KSI’s overall approach is to act as a catalyst for change. This means that KSI’s work focuses on bringing stakeholders together to discuss problems, develop joint solutions, and work together to implement these. KSI also works with its partners to develop new knowledge and share this with a broader audience to raise awareness, promote debate, and mobilise broader support for change. To ensure that change is sustainable KSI works to improve the underlying systems that support better use of evidence in policymaking.

Who are KSI’s partners?

KSI’s partners include non-government research and advocacy organisations, universities, government agencies, and professional and scientific associations. Our key national government partners are the National Development Planning Agency, the Ministry of Research, Technology and Higher Education, the Ministry of State Administration and Bureaucratic Reform, and the National Institute of Public Administration.
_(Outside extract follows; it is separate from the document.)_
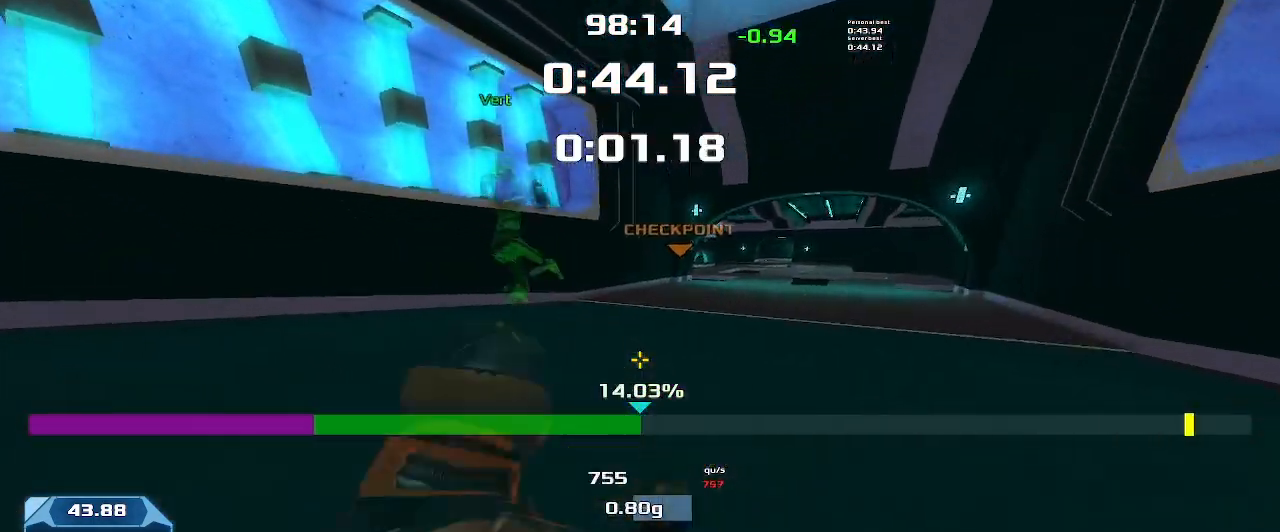
{"keys": ["left", "up"], "events": []}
KSI also partners with Australian universities and other international organisations to facilitate access to international expertise, experience, and networks, and strengthen links between Indonesian and international institutions.

What are the barriers to a healthy knowledge sector?
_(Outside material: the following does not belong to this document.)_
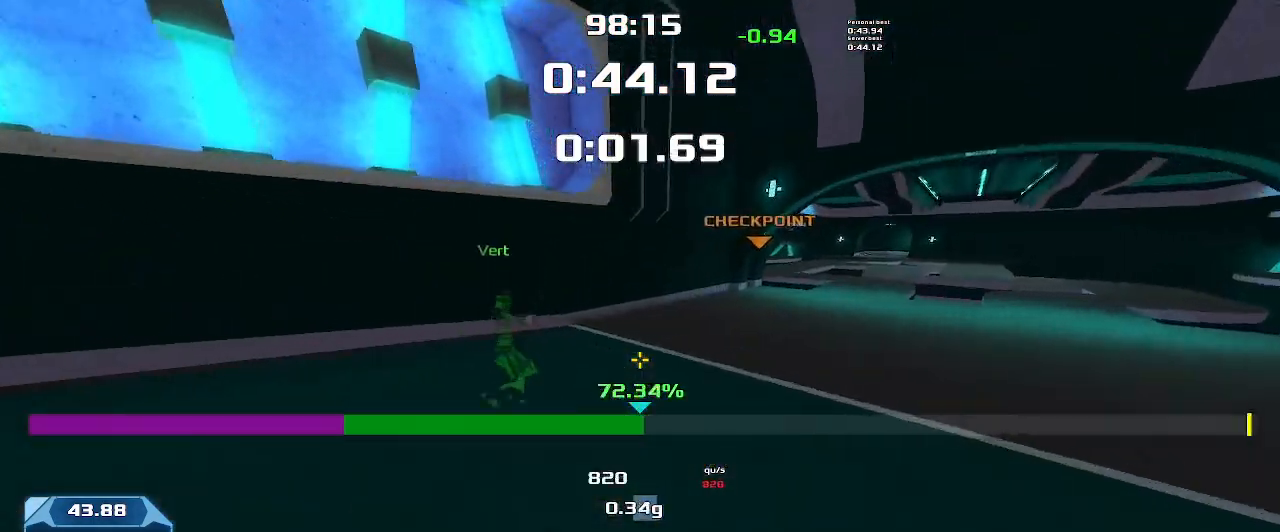
{"keys": ["right", "up"], "events": [[233, "left", "up"], [233, "right", "down"]]}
Funding for research and efficiency of spending
There isn’t enough public funding for research. Existing funding isn’t well-spent and doesn’t align with policymakers needs. The private sector contributes a very small proportion of all funding for research.

The research environment
The research environment is over regulated.The government agencies responsible for research don’t always coordinate well and often have overlapping functions. A significant proportion of researchers’ time is spent on administration and not on actual research. Procurement rules make it difficult for policymakers to commission research.

Demand for research
Policymakers are often under pressure to roll out policies quickly, without adequate research, and research isn’t always a formal requirement. Funds for commissioning research are limited and policymakers’ attitudes towards research vary. There is little demand for research on gender and social inclusion, and limited understanding of how to address these issues in policymaking.

Quality of research and analysis
Universities don’t provide adequate research training and peer review isn’t a common practice. Lecturers and researchers receive low salaries, leading to ‘brain drain’. Academics are rewarded for teaching or administration rather than research. Policy analysis skills in government are limited.

Availability and accessibility of data
Data isn’t shared between government agencies and data systems aren’t well-integrated. Only a small amount of government data is shared publicly. Regulations, policies and procedures on data collection, classification, quality, privacy and protection are weak. Gender and social inclusion issues aren’t considered in data collection and analysis.

Links between researchers and policymakers
Connections between researchers and policymakers often depend on personal networks and interaction is mostly informal and irregular. Policy-relevant research isn’t readily available to policymakers and research findings aren’t communicated in accessible ways, with actionable policy recommendations.